The Bootstrap page talks about all the features and how easy everything is, but I don't know where I should put the files, if I need jQuery already, etc.
jQuery isn't used at all.
It's barebones right now but I'll be making improvements and would welcome pull requests (there's a todo list).
Like programming, UI is about problem-solving. You can only commoditize design to a certain extent. You still need a design phase. Period.
The interface is the product. It's not something you tack on at the end.
AKA: Allowing Programmers to take their website designs from nuclear-waste-bad to looks-decent-but-so-much-like-that-other-bootstraped-site-good
Yes, bootstrap is a good thing. But it should be used only as a base for further improvements.
Take a look at Mac programs, for example. For the most part, they all have menus, windows, and title bars that look the same. But the important parts of many apps are unique. This makes things easier for both developers and users.
Imagine, as a developer, having to code the entire UI from scratch every time. That's how it used to be. It's not so nice for users when every app looks similar but it subtly different. It means every app has a steeper learning curve.
I think there is room for both uniformity and creativity to co-exist.
This is what change looks like. Every generation of programmers wants to hold it back. It's not fair that you've invested all this in learning how the current layer works, well now it's not current anymore. You have to adapt, or you end up obsolete.

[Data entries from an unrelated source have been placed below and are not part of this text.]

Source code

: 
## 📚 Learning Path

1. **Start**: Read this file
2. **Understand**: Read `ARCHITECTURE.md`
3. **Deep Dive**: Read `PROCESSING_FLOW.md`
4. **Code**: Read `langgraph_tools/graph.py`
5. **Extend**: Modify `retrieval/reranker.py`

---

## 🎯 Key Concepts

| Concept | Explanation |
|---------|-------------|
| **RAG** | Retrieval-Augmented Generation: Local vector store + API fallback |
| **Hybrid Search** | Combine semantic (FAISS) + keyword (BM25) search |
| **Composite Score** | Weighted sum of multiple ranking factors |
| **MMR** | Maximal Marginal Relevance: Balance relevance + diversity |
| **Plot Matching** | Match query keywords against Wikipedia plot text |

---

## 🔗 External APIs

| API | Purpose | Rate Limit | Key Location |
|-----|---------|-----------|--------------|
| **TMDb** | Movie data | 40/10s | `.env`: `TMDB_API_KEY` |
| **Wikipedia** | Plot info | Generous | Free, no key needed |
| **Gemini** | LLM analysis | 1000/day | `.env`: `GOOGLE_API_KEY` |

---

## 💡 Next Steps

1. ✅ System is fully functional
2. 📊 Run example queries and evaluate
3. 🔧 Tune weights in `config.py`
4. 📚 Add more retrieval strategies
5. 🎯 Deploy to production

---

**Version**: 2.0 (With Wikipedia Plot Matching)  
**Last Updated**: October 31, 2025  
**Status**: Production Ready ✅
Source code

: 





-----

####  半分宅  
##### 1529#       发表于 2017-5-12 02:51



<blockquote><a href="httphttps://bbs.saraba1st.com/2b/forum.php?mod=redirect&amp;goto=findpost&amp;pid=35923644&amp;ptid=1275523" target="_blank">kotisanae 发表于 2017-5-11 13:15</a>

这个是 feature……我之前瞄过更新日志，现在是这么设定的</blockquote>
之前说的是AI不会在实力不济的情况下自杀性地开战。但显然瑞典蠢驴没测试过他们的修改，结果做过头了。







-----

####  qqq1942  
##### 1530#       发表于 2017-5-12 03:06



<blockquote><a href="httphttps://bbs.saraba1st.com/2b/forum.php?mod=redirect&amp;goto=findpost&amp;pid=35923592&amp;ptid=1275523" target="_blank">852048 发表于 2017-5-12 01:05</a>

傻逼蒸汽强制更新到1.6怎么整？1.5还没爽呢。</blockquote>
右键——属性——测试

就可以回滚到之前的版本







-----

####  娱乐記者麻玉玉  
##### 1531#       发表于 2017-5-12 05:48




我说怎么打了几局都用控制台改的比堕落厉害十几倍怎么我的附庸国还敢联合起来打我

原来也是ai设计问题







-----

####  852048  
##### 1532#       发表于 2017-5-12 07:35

Younger developers always say this to the old developers. It's a bit disturbing when you hear it for the first time, about you. :-)
An OS UI is mostly buttons and other widgets, window frames, and behavior. The actual applications are very different.
Just to give you an example:
Look Reeder app, Chrome, Things, iPhoto all for OSX.
They are wrapped with the a common UI, but they are much different from each other.
Sure they use lots of the same OS widgets, window frame,etc.. but they have their own design and way behaviors inside.
With frameworks like twitter you can't get that, unless you hack the source. But that defeats the whole point of it in the first place.
Not for long.
> An OS UI is mostly buttons and other widgets, window frames, and behavior. The actual applications are very different.
So is Bootstrap.
> So is Bootstrap.
While that's true, it's a bit disingenuous given the difference between web development and native client development.
Not using Bootstrap doesn't mean that you need to write your own functionality from scratch; for elements like buttons all Bootstrap gives you is some nice CSS styles and a little bit of syntactic sugar over using the web browser's built-in implementation. There's a bit more of an argument for the JS plugins (tooltips, modals, etc), but even then the alternative is grabbing one of the countless other JS plugins that do the exact same thing, not necessarily rolling your own.
And there is a myriad of bootstrap-based websites now that look exactly the same.